- Texte étudié -
--------------------------------

La cybersécurité européenne : une nouvelle stratégie !

Mercredi 16 décembre, la Commission Européenne a présenté sa stratégie de réponse à l’augmentation des cybermenaces. Cette stratégie fait notamment suite à la cyberattaque subie par l’Agence europénne du médicament. Le commissaire au marché intérieur Thierry Breton annonce que “Les cybermenaces évoluent rapidement, et leur complexité comme leur capacité d’adaptation ne cessent de croître (…). Pour garantir la protection de nos citoyens et de nos infrastructures, il nous faut anticiper.

Présentation de la stratégie

L’objectif de cette nouvelle stratégie est la protection des infrastructures dites “critiques”, qu’elles soient publiques ou privées. Cela concerne un large éventail d’entités et cette protection sera assurée par un renforcement de la directive cybersécurité de 2016 et par l’élaboration d’une nouvelle directive sur la résilience des entités critiques. Cette notion de résilience est centrale parce qu’elle incarne la capacité de réaction et d’adaptation des infrastructures aux cybermenaces.

--------------------------------

- Consigne -
Pouvez-vous recopier intégralement, du titre à la dernière phrase, le texte sur la nouvelle stratégie européenne de cybersécurité ?

- Listes des positions articulaires -
--------------------------------

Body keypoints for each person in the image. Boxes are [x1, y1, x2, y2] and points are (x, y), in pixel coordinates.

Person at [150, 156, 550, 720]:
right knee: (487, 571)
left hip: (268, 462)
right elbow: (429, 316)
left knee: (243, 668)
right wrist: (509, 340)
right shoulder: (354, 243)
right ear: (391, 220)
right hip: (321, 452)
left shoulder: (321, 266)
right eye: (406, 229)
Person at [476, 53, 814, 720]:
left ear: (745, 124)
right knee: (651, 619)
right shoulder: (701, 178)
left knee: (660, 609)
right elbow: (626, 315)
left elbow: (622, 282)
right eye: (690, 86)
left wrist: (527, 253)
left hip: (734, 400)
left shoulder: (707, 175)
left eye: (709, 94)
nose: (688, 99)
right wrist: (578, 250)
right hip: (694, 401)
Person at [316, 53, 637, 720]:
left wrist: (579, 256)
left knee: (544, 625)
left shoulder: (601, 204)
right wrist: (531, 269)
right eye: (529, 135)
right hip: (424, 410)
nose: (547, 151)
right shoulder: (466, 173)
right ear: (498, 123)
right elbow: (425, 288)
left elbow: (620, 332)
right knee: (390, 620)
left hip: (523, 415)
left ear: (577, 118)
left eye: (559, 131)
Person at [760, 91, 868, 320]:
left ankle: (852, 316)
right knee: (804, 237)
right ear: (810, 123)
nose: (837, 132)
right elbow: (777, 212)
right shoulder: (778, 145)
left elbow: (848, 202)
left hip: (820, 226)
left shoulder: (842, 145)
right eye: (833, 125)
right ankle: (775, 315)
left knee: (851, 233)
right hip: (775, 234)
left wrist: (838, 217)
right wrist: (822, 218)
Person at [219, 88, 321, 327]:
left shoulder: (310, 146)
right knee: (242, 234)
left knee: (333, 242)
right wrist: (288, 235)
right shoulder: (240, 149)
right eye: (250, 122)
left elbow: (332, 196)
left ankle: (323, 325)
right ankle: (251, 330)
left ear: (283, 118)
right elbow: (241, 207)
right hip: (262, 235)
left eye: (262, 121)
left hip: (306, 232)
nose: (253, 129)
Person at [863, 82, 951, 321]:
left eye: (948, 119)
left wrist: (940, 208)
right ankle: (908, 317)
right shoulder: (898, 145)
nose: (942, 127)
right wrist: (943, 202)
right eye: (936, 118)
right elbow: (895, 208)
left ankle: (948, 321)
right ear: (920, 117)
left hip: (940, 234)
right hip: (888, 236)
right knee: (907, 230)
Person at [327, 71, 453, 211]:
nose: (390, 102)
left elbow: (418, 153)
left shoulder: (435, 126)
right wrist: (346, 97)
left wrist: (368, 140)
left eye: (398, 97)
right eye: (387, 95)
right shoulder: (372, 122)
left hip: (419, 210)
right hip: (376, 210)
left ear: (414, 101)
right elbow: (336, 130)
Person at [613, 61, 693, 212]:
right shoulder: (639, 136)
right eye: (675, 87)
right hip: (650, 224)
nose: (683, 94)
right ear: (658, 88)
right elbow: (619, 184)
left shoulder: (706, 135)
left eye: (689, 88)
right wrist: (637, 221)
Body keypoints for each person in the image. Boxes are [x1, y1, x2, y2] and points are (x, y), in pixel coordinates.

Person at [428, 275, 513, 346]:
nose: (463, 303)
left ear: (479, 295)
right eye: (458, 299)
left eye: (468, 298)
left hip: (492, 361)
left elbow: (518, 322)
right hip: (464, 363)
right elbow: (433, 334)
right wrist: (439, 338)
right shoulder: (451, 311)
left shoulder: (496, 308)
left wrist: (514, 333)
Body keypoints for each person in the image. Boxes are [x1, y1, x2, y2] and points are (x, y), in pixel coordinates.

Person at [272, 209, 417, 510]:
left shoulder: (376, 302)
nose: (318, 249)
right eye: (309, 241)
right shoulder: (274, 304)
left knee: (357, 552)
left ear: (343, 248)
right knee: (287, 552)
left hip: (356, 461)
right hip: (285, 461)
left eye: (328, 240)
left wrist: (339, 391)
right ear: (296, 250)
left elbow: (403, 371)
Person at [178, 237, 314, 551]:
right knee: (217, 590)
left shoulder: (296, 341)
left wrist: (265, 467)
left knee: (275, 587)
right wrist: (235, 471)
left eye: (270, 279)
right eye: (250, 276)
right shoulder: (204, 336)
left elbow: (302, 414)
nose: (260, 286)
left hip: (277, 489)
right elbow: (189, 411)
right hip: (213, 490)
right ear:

--------------------------------

- Réponse -
La cybersécurité européenne : une nouvelle stratégie !

Mercredi 16 décembre, la Commission Européenne a présenté sa stratégie de réponse à l’augmentation des cybermenaces. Cette stratégie fait notamment suite à la cyberattaque subie par l’Agence europénne du médicament. Le commissaire au marché intérieur Thierry Breton annonce que “Les cybermenaces évoluent rapidement, et leur complexité comme leur capacité d’adaptation ne cessent de croître (…). Pour garantir la protection de nos citoyens et de nos infrastructures, il nous faut anticiper.

Présentation de la stratégie

L’objectif de cette nouvelle stratégie est la protection des infrastructures dites “critiques”, qu’elles soient publiques ou privées. Cela concerne un large éventail d’entités et cette protection sera assurée par un renforcement de la directive cybersécurité de 2016 et par l’élaboration d’une nouvelle directive sur la résilience des entités critiques. Cette notion de résilience est centrale parce qu’elle incarne la capacité de réaction et d’adaptation des infrastructures aux cybermenaces.